Task description =>
The listing that follows should be duplicated character for character.

□ □ □ □ □

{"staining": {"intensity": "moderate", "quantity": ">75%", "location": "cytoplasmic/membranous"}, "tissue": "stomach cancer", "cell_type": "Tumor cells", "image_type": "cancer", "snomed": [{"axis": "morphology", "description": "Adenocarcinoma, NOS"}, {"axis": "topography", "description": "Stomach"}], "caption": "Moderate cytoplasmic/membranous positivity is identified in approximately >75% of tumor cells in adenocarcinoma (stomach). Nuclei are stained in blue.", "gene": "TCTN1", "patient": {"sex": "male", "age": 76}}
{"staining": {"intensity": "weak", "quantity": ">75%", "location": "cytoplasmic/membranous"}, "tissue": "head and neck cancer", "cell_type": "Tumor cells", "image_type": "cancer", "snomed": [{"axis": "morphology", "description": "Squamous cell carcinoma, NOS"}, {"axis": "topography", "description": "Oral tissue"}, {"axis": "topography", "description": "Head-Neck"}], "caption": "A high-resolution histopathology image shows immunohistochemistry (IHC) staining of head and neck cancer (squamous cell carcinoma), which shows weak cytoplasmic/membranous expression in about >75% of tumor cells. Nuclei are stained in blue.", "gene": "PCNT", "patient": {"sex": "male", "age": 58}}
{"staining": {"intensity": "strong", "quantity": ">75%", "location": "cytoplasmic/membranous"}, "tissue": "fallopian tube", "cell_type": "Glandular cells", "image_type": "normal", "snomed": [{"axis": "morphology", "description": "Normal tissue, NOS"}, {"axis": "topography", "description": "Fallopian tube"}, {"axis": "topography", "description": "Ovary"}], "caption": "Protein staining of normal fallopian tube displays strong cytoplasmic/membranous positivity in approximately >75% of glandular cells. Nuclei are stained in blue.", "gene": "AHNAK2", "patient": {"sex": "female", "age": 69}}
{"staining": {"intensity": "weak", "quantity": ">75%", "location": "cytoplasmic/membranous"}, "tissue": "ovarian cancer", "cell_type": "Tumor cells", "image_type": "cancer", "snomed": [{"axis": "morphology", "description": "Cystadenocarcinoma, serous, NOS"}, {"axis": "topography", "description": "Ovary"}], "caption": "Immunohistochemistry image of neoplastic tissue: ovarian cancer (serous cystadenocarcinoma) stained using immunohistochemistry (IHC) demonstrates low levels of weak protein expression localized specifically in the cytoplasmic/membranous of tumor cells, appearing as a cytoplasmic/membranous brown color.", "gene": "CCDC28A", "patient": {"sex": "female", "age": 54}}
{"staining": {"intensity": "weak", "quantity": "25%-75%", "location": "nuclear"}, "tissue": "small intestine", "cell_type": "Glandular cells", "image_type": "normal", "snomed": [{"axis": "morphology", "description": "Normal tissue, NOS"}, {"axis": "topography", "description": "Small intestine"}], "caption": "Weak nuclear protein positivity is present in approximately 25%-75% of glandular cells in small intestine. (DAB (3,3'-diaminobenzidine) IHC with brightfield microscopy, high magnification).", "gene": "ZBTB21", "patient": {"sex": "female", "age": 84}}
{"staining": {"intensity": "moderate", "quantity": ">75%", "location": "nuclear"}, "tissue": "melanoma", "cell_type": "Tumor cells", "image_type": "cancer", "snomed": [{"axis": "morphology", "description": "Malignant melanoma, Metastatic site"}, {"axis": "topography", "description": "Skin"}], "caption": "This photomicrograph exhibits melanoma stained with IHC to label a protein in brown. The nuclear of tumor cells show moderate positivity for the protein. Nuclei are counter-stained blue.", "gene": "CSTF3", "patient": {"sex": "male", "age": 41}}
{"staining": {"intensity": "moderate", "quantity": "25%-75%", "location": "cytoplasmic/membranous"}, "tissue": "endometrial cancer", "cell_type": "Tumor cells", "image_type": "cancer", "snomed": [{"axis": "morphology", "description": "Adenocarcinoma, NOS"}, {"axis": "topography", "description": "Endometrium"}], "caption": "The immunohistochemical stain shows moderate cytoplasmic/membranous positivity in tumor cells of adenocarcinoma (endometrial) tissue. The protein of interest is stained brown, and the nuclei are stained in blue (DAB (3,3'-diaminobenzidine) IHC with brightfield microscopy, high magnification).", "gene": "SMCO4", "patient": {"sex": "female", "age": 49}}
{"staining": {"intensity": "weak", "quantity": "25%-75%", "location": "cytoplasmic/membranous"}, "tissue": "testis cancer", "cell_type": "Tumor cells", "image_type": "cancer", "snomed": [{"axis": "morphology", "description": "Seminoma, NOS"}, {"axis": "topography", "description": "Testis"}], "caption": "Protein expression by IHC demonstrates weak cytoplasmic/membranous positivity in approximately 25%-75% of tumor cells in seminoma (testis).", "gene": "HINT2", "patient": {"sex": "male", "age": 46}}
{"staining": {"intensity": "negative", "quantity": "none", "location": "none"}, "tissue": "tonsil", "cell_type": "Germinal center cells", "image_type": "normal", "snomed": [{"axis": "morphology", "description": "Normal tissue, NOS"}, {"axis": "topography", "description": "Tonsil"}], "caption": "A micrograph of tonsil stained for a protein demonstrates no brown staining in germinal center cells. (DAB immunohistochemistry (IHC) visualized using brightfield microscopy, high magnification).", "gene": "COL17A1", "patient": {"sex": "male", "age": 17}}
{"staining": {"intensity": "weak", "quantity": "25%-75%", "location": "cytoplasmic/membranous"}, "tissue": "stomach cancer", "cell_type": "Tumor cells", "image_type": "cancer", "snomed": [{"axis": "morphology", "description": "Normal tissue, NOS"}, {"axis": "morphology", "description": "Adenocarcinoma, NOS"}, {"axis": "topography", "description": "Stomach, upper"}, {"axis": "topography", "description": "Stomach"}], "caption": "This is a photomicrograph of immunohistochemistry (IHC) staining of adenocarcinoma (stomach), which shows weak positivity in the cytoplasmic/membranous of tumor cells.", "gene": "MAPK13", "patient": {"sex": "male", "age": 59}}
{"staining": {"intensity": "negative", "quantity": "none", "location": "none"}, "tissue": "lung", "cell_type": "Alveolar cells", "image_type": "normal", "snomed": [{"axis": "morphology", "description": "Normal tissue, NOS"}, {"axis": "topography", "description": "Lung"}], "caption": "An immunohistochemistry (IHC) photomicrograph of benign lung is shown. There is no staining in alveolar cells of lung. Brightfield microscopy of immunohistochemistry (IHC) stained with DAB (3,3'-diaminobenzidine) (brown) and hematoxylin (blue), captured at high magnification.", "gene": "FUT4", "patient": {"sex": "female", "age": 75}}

□ □ □ □ □

Exercise solution =>
{"staining": {"intensity": "moderate", "quantity": ">75%", "location": "cytoplasmic/membranous"}, "tissue": "stomach cancer", "cell_type": "Tumor cells", "image_type": "cancer", "snomed": [{"axis": "morphology", "description": "Adenocarcinoma, NOS"}, {"axis": "topography", "description": "Stomach"}], "caption": "Moderate cytoplasmic/membranous positivity is identified in approximately >75% of tumor cells in adenocarcinoma (stomach). Nuclei are stained in blue.", "gene": "TCTN1", "patient": {"sex": "male", "age": 76}}
{"staining": {"intensity": "weak", "quantity": ">75%", "location": "cytoplasmic/membranous"}, "tissue": "head and neck cancer", "cell_type": "Tumor cells", "image_type": "cancer", "snomed": [{"axis": "morphology", "description": "Squamous cell carcinoma, NOS"}, {"axis": "topography", "description": "Oral tissue"}, {"axis": "topography", "description": "Head-Neck"}], "caption": "A high-resolution histopathology image shows immunohistochemistry (IHC) staining of head and neck cancer (squamous cell carcinoma), which shows weak cytoplasmic/membranous expression in about >75% of tumor cells. Nuclei are stained in blue.", "gene": "PCNT", "patient": {"sex": "male", "age": 58}}
{"staining": {"intensity": "strong", "quantity": ">75%", "location": "cytoplasmic/membranous"}, "tissue": "fallopian tube", "cell_type": "Glandular cells", "image_type": "normal", "snomed": [{"axis": "morphology", "description": "Normal tissue, NOS"}, {"axis": "topography", "description": "Fallopian tube"}, {"axis": "topography", "description": "Ovary"}], "caption": "Protein staining of normal fallopian tube displays strong cytoplasmic/membranous positivity in approximately >75% of glandular cells. Nuclei are stained in blue.", "gene": "AHNAK2", "patient": {"sex": "female", "age": 69}}
{"staining": {"intensity": "weak", "quantity": ">75%", "location": "cytoplasmic/membranous"}, "tissue": "ovarian cancer", "cell_type": "Tumor cells", "image_type": "cancer", "snomed": [{"axis": "morphology", "description": "Cystadenocarcinoma, serous, NOS"}, {"axis": "topography", "description": "Ovary"}], "caption": "Immunohistochemistry image of neoplastic tissue: ovarian cancer (serous cystadenocarcinoma) stained using immunohistochemistry (IHC) demonstrates low levels of weak protein expression localized specifically in the cytoplasmic/membranous of tumor cells, appearing as a cytoplasmic/membranous brown color.", "gene": "CCDC28A", "patient": {"sex": "female", "age": 54}}
{"staining": {"intensity": "weak", "quantity": "25%-75%", "location": "nuclear"}, "tissue": "small intestine", "cell_type": "Glandular cells", "image_type": "normal", "snomed": [{"axis": "morphology", "description": "Normal tissue, NOS"}, {"axis": "topography", "description": "Small intestine"}], "caption": "Weak nuclear protein positivity is present in approximately 25%-75% of glandular cells in small intestine. (DAB (3,3'-diaminobenzidine) IHC with brightfield microscopy, high magnification).", "gene": "ZBTB21", "patient": {"sex": "female", "age": 84}}
{"staining": {"intensity": "moderate", "quantity": ">75%", "location": "nuclear"}, "tissue": "melanoma", "cell_type": "Tumor cells", "image_type": "cancer", "snomed": [{"axis": "morphology", "description": "Malignant melanoma, Metastatic site"}, {"axis": "topography", "description": "Skin"}], "caption": "This photomicrograph exhibits melanoma stained with IHC to label a protein in brown. The nuclear of tumor cells show moderate positivity for the protein. Nuclei are counter-stained blue.", "gene": "CSTF3", "patient": {"sex": "male", "age": 41}}
{"staining": {"intensity": "moderate", "quantity": "25%-75%", "location": "cytoplasmic/membranous"}, "tissue": "endometrial cancer", "cell_type": "Tumor cells", "image_type": "cancer", "snomed": [{"axis": "morphology", "description": "Adenocarcinoma, NOS"}, {"axis": "topography", "description": "Endometrium"}], "caption": "The immunohistochemical stain shows moderate cytoplasmic/membranous positivity in tumor cells of adenocarcinoma (endometrial) tissue. The protein of interest is stained brown, and the nuclei are stained in blue (DAB (3,3'-diaminobenzidine) IHC with brightfield microscopy, high magnification).", "gene": "SMCO4", "patient": {"sex": "female", "age": 49}}
{"staining": {"intensity": "weak", "quantity": "25%-75%", "location": "cytoplasmic/membranous"}, "tissue": "testis cancer", "cell_type": "Tumor cells", "image_type": "cancer", "snomed": [{"axis": "morphology", "description": "Seminoma, NOS"}, {"axis": "topography", "description": "Testis"}], "caption": "Protein expression by IHC demonstrates weak cytoplasmic/membranous positivity in approximately 25%-75% of tumor cells in seminoma (testis).", "gene": "HINT2", "patient": {"sex": "male", "age": 46}}
{"staining": {"intensity": "negative", "quantity": "none", "location": "none"}, "tissue": "tonsil", "cell_type": "Germinal center cells", "image_type": "normal", "snomed": [{"axis": "morphology", "description": "Normal tissue, NOS"}, {"axis": "topography", "description": "Tonsil"}], "caption": "A micrograph of tonsil stained for a protein demonstrates no brown staining in germinal center cells. (DAB immunohistochemistry (IHC) visualized using brightfield microscopy, high magnification).", "gene": "COL17A1", "patient": {"sex": "male", "age": 17}}
{"staining": {"intensity": "weak", "quantity": "25%-75%", "location": "cytoplasmic/membranous"}, "tissue": "stomach cancer", "cell_type": "Tumor cells", "image_type": "cancer", "snomed": [{"axis": "morphology", "description": "Normal tissue, NOS"}, {"axis": "morphology", "description": "Adenocarcinoma, NOS"}, {"axis": "topography", "description": "Stomach, upper"}, {"axis": "topography", "description": "Stomach"}], "caption": "This is a photomicrograph of immunohistochemistry (IHC) staining of adenocarcinoma (stomach), which shows weak positivity in the cytoplasmic/membranous of tumor cells.", "gene": "MAPK13", "patient": {"sex": "male", "age": 59}}
{"staining": {"intensity": "negative", "quantity": "none", "location": "none"}, "tissue": "lung", "cell_type": "Alveolar cells", "image_type": "normal", "snomed": [{"axis": "morphology", "description": "Normal tissue, NOS"}, {"axis": "topography", "description": "Lung"}], "caption": "An immunohistochemistry (IHC) photomicrograph of benign lung is shown. There is no staining in alveolar cells of lung. Brightfield microscopy of immunohistochemistry (IHC) stained with DAB (3,3'-diaminobenzidine) (brown) and hematoxylin (blue), captured at high magnification.", "gene": "FUT4", "patient": {"sex": "female", "age": 75}}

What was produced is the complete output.